Как всегда, в сложные моменты жизни, Александра кинулась к Богу. Ходила в храм, молилась, причащалась. Даже впервые взялась выдержать рождественский пост.
– Сашка, не чуди, – уговаривал Зиновий. – С твоей болезнью обязательно нужен животный белок. Каждый день.
Но она закусила губу:
– Ничего. За шесть недель не умру.
Хотя не искуситься и не соблазниться было сложно. Новый год, все вокруг, вся страна, только и делают, что едят в три горла и хлещут шампанское и водочку!
Но Саша накладывала на себя епитимью – и ей было легче.
* * *
После прошедшей Олимпиады праздновать зимние каникулы в Сочи и окрестностях становилось остромодным. Трендом, можно сказать, делалось. Тут и политика свою роль сыграла. Санкции, антисанкции, рост курса доллара и евро. Кому-то справлять зимний загул за кордоном становилось не по карману. Кому-то, чиновникам, силовикам, и вовсе запретили выезжать за пределы державы. Как следствие, гостиницы и частные дома в Большом Сочи и Красной Поляне ломились. Рестораны на тридцать первое декабря следовало заказывать еще в октябре.
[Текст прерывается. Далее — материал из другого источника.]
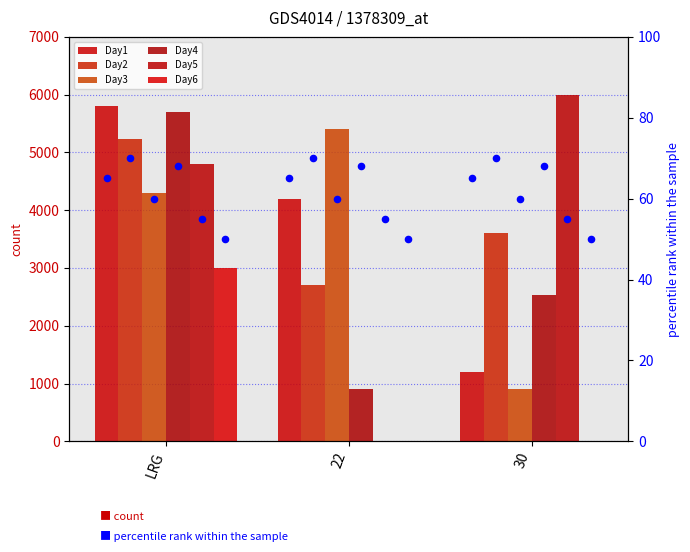

At how many categories does at least one series exceed 764?

3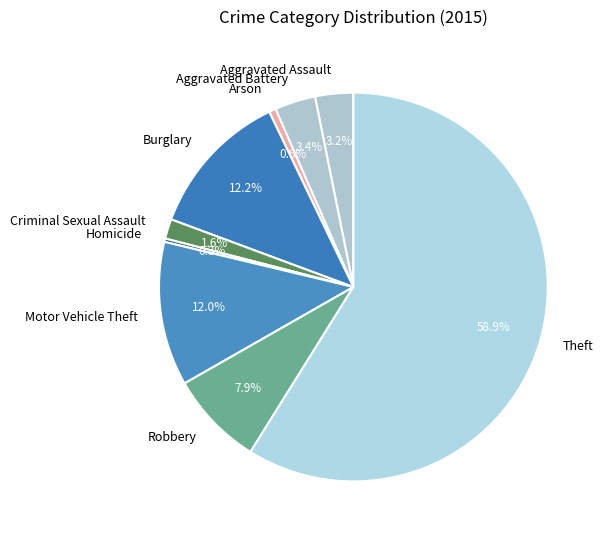

To the nearest percent, what portion does Criminal Sexual Assault represent?

2%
Саша и Зиновий решили Новый год встречать в кабачке «Сардин-и-Я». Во-первых, с хозяевами, армянской четой, знакомы были не первый год. Готовили здесь воистину прекрасно – что постное, что скоромное, – а уж для своих так выше всяких похвал. Во-вторых, это кафе – одно из немногих с великолепным видом на море было. Прилепившись к выдающейся в море скале, оно давало обзор на три стороны горизонта. За столиком у панорамного окна, а именно такой им всегда оставляли Карен и Кристина, можно было видеть морскую гладь, яхты и корабли на рейде и у пирса, белесую линию прибоя. Когда куранты били полночь, все пространство вокруг взрывалось многоцветьем фейерверков. Ракеты летели отовсюду, распускались в воздухе, отражались в море. Величественное и вдохновляющее зрелище. И совсем не обязательно было наливаться шампанским и набиваться селедкой под шубой, чтобы радоваться морю, ночи, огням, Новому году и мужчине рядом. Достаточно гречки с грибами и минеральной воды.